[Records from a collection]

== Segment start ==

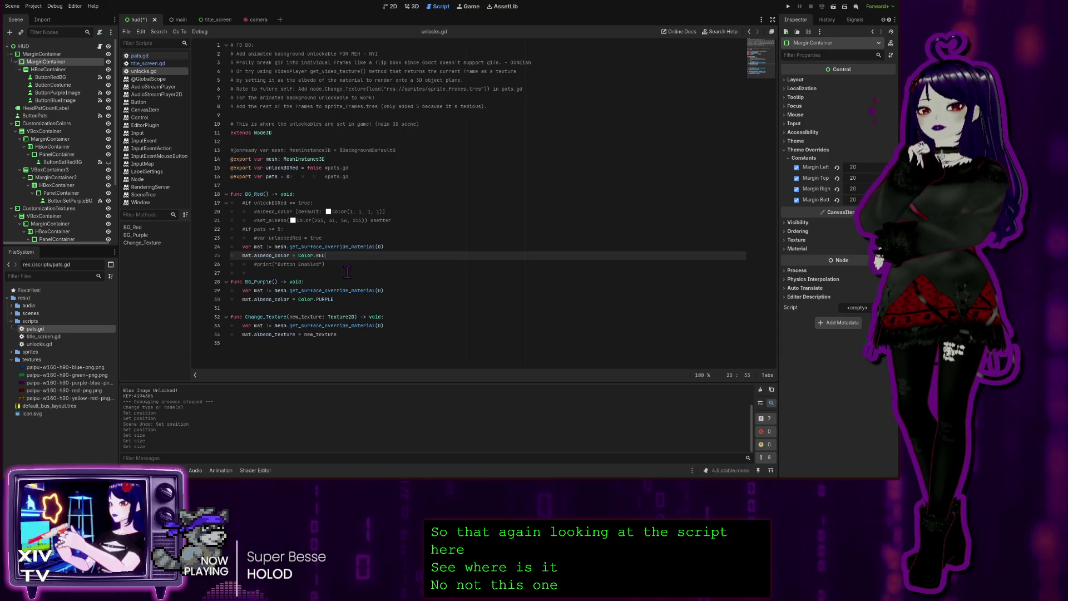
- Open title_screen.gd and highlight the change_scene_to_file call that loads main.tscn
click(148, 63)
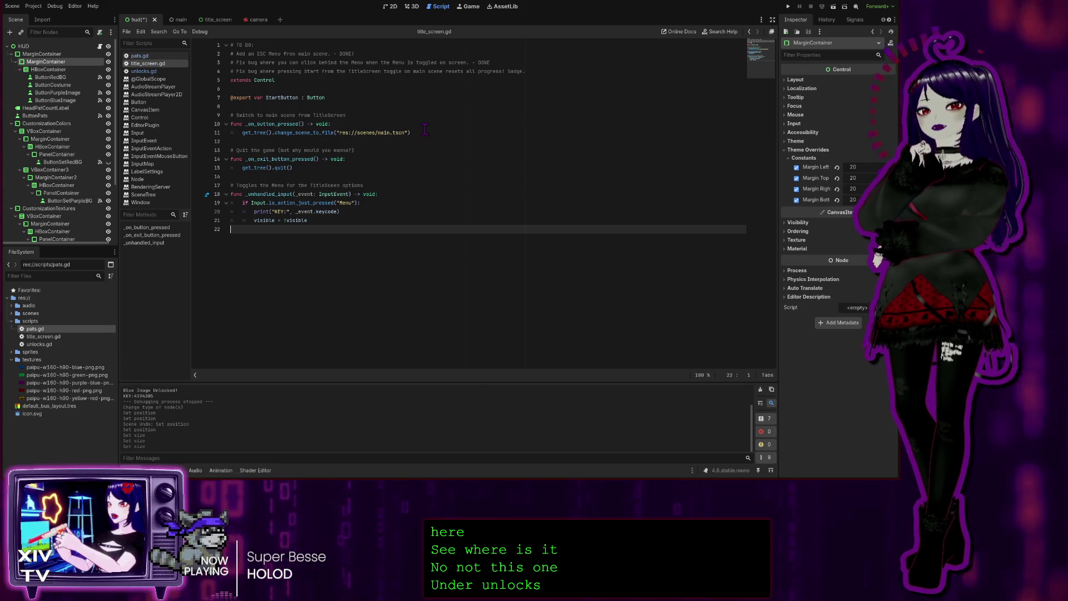
mouse_move(412, 133)
mouse_down()
mouse_move(278, 134)
mouse_move(178, 111)
mouse_up()
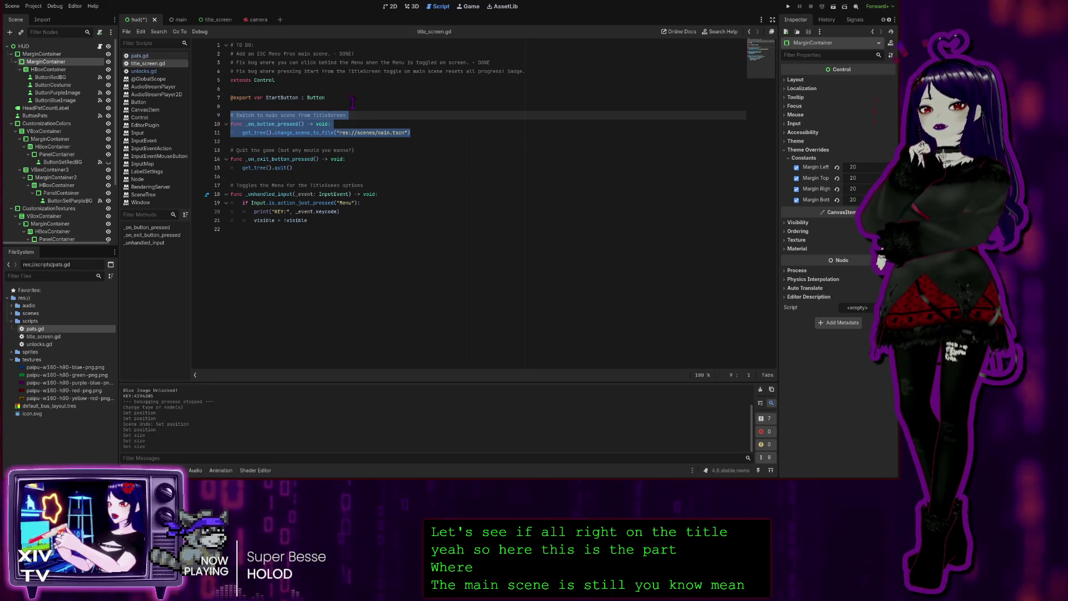
click(444, 135)
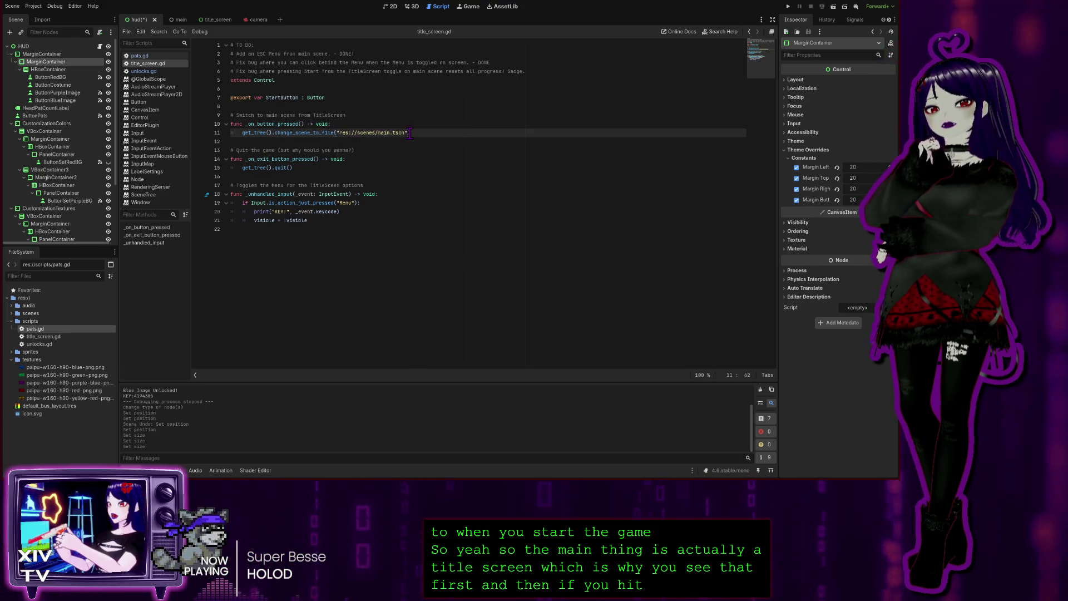
drag(411, 133, 233, 133)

== Segment end ==

__Problem to solve__. Without altering anything, output all the lines above but none of the images.

__Output below__.
- Open title_screen.gd and highlight the change_scene_to_file call that loads main.tscn
click(148, 63)
mouse_move(412, 133)
mouse_down()
mouse_move(278, 134)
mouse_move(178, 111)
mouse_up()
click(444, 135)
drag(411, 133, 233, 133)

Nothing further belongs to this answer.